With plenty of tourists and students, Cork is awash with pubs and bars showing sports. Almost all, though, will prioritise a Gaelic football game over English Premier League action – with the welcome exception of SoHo, a contemporary spot with a panoramic rooftop deck and terrace overlooking the main drag of Grand Parade. Decent pub grub, especially the hearty breakfasts and chicken wings, open late at weekends, SoHo also sells match tickets for Cork City games.

A short walk away, Costigan’s is friendly and equally centrally located, the covered smoking area equipped with a TV showing live games – plus plenty of other screens dotted around. Roaring fire in winter.

Also in the traditional vein, Jim Cashman’s is located on the edge of Cork’s Huguenot Quarter, close to a selection of decent restaurants.

On the north side of town, convenient for the railway station, The Shelbourne is a handy option with all-day TV sport and food.

Busy in term-time, the student-friendly Washington Inn also brings in punters with its HD big-screen TV sports action.

Where to stay

The best hotels for the ground and city centre

Discover Ireland has a database of local hotels.

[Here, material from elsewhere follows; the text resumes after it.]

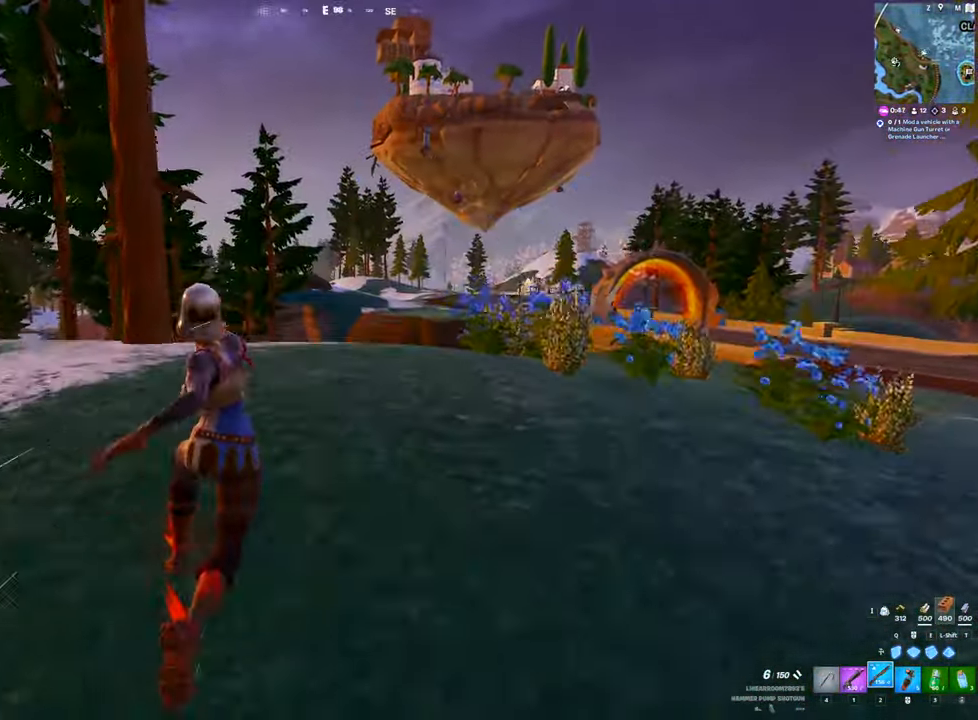
{"keys": ["d", "space", "w"], "mouse": [], "mouse_move": "down-right", "events": [[100, "d", "up"], [366, "space", "down"], [416, "d", "down"]]}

Cork’s hotels are clustered near the river, right in the city centre – there’s no lodging near Turners Cross.

The Gresham Metropole is a cut above, a four-star with access to a pool, sauna and gym. Just on the other side of MacCurtain Street, the Hotel Isaacs Cork is a handy mid-range option with equal (if paid) access to a health centre. Nearby, the Brú is a contemporary hostel with private rooms as well as dorms, a hopping little bar that shows big-screen sports and live music most nights of the week. Great group rates, too.

With views over another side of the Lee, the Imperial Hotel is probably the best place in town, combining centuries of tradition with a quality spa and upscale dining.

Conveniently located for Parnell Place bus station, and airport access, the Cork branch of the Irish chain Jurys Inn is reliably upper mid-range.